Washington,DC | EGINDO.co – Senator AS dijadwalkan untuk mempertimbangkan undang-undang yang telah lama ditunggu-tunggu yang akan menciptakan kerangka peraturan untuk mata uang kripto minggu depan, berpotensi mengakhiri kebuntuan atas RUU yang mempertentangkan perusahaan kripto dengan bank-bank AS.
RUU tersebut, yang disebut Clarity Act, jika disahkan menjadi undang-undang, akan memperjelas yurisdiksi regulator keuangan atas sektor yang berkembang pesat ini, berpotensi meningkatkan adopsi aset digital.
Senator AS Tim Scott, ketua Komite Perbankan Senat, mengatakan pada hari Jumat bahwa panel tersebut akan mengadakan sesi eksekutif pada 14 Mei pukul 10:30 pagi (1430 GMT) di Gedung Kantor Senat Dirksen di Washington, D.C.
Industri kripto telah mendorong undang-undang ini, dengan mengatakan bahwa hal itu sangat penting untuk masa depan aset digital di AS dan diperlukan untuk memperbaiki masalah inti yang telah lama ada bagi perusahaan kripto.
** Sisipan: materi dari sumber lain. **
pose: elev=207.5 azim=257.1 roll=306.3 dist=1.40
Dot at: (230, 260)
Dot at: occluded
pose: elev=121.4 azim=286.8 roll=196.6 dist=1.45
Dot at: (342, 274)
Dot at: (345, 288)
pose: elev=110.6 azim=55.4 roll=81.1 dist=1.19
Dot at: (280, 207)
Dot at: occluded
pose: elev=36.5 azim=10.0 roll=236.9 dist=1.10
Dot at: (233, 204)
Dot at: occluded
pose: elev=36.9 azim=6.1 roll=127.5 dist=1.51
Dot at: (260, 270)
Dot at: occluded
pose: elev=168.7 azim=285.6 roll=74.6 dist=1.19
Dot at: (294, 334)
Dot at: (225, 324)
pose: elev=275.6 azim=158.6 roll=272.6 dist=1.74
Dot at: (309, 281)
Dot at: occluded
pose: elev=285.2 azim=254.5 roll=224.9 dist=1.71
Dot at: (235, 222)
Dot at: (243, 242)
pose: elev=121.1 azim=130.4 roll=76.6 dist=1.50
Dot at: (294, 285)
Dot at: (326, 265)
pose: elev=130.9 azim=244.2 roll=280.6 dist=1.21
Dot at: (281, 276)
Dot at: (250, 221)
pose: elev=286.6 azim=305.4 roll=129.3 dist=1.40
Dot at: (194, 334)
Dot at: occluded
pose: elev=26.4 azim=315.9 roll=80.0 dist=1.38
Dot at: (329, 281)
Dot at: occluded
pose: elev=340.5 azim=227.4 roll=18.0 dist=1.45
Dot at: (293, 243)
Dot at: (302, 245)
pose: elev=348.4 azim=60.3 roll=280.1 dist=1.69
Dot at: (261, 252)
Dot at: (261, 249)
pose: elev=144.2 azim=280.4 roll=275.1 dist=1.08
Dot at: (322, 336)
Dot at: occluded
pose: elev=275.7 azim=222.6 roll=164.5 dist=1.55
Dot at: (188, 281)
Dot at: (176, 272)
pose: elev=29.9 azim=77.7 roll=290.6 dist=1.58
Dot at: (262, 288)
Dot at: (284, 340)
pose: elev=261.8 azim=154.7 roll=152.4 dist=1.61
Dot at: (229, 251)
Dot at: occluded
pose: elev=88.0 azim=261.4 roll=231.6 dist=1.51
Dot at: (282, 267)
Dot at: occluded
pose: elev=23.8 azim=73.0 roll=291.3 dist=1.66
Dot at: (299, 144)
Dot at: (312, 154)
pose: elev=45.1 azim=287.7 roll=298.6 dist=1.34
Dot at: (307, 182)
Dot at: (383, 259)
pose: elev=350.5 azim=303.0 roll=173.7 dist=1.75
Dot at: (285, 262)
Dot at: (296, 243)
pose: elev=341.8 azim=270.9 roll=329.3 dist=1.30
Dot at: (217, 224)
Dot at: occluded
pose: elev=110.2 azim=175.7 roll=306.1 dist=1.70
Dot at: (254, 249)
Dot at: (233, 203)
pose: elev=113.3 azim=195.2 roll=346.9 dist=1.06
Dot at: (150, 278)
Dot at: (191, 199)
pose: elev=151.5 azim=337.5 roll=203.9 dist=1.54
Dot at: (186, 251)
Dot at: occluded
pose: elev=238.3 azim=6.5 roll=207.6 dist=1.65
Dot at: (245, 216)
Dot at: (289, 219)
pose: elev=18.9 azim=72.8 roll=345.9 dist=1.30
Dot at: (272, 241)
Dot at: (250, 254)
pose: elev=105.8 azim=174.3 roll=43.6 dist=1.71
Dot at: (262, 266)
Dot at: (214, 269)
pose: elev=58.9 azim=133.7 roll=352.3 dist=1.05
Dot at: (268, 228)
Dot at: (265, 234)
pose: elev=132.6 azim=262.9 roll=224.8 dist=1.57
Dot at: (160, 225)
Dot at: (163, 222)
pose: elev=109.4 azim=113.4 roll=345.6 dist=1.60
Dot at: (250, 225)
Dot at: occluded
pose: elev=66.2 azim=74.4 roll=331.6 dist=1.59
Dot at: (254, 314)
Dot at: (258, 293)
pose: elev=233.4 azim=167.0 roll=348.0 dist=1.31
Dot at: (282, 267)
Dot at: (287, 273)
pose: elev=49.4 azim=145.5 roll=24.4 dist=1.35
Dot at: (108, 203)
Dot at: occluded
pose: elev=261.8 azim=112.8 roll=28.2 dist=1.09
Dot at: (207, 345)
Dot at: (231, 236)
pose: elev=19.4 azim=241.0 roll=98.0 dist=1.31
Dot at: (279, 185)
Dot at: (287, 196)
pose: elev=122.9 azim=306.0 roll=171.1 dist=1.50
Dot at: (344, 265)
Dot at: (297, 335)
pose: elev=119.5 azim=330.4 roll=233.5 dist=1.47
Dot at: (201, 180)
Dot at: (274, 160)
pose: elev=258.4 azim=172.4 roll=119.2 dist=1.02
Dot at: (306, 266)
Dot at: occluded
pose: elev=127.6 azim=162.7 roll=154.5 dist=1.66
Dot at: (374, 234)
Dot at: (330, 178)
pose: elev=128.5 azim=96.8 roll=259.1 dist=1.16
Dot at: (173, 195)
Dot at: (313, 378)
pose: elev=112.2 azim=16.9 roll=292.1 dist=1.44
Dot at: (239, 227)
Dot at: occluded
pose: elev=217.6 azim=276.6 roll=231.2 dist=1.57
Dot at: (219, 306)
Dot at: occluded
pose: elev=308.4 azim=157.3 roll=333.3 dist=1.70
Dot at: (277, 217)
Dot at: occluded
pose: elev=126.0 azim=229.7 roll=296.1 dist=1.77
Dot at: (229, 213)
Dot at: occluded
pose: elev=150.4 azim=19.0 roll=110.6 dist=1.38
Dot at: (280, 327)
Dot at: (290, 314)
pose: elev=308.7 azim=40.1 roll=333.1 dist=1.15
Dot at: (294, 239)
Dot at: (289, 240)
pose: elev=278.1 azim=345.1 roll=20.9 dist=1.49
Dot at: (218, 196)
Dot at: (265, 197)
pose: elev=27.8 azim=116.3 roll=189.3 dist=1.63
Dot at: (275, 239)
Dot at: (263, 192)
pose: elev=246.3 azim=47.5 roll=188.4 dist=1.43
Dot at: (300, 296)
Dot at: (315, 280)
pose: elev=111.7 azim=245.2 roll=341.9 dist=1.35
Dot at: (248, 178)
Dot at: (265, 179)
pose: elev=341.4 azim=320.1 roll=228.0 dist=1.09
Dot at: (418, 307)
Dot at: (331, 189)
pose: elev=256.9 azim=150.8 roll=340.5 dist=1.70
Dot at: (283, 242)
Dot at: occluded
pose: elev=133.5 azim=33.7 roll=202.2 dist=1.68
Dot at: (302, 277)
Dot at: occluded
Di antara hal-hal lain, undang-undang tersebut akan mendefinisikan kapan token kripto merupakan sekuritas, komoditas, atau lainnya, memberikan kejelasan hukum kepada industri tersebut.
RUU tersebut juga mencakup ketentuan yang bertujuan untuk menyelesaikan perselisihan sengit antara perusahaan kripto dan industri perbankan. Berdasarkan kompromi yang ditengahi oleh Senator Republik Thom Tillis dan Senator Demokrat Angela Alsobrooks, imbalan pelanggan atas kepemilikan aset kripto berbasis dolar yang tidak aktif, yang dikenal sebagai stablecoin, akan dilarang, mengingat kemiripannya dengan simpanan bank.
Imbalan atas aktivitas lain yang terkait dengan stablecoin, seperti pengiriman pembayaran, akan diizinkan. Kelompok perdagangan perbankan telah menolak ketentuan ini, dengan mengatakan bahwa hal itu memberi perusahaan kripto terlalu banyak keleluasaan dan dapat mengalihkan simpanan dari sistem perbankan yang diatur.
Bank-bank telah meluncurkan upaya terakhir untuk menarik dukungan dari beberapa anggota Partai Republik di Komite Perbankan Senat sebelum sidang, tetapi tidak jelas apakah mereka akan berhasil.
Para pelobi untuk industri perbankan telah berupaya memperbaiki Undang-Undang Klarifikasi untuk menutup “celah” yang berasal dari undang-undang yang ditandatangani tahun lalu yang memungkinkan perantara untuk membayar bunga atas stablecoin. Bank-bank mengatakan ini akan menyebabkan pelarian simpanan dari sistem perbankan yang diasuransikan, yang berpotensi mengancam stabilitas keuangan.
Perusahaan kripto mengatakan bahwa melarang pihak ketiga, seperti bursa kripto, untuk membayar bunga pada stablecoin akan bersifat anti-kompetitif.
Industri berharap RUU Clarity disahkan dalam beberapa bulan mendatang sebelum pemilihan paruh waktu November, di mana Partai Demokrat dapat merebut kendali Dewan Perwakilan Rakyat.
Dewan Perwakilan Rakyat telah mengesahkan versi RUU Clarity pada Juli tahun lalu, tetapi Senat perlu mengesahkan RUU tersebut sebelum akhir tahun 2026 agar dapat dikirim ke meja Presiden Donald Trump.
Banyak anggota Kongres dari Partai Demokrat menentang RUU tersebut, dengan alasan bahwa RUU tersebut terlalu lemah dalam ketentuan anti-pencucian uang, dan bahwa RUU tersebut seharusnya lebih banyak mencegah pejabat politik mengambil keuntungan dari usaha kripto.
RUU tersebut membutuhkan dukungan dari setidaknya tujuh anggota Partai Demokrat di Senat penuh untuk mendapatkan persetujuan.
Presiden Trump mengincar dana dari industri, berjanji untuk menjadi “presiden kripto,” dan usaha kripto keluarganya sendiri telah membantu mendorong sektor ini ke arus utama.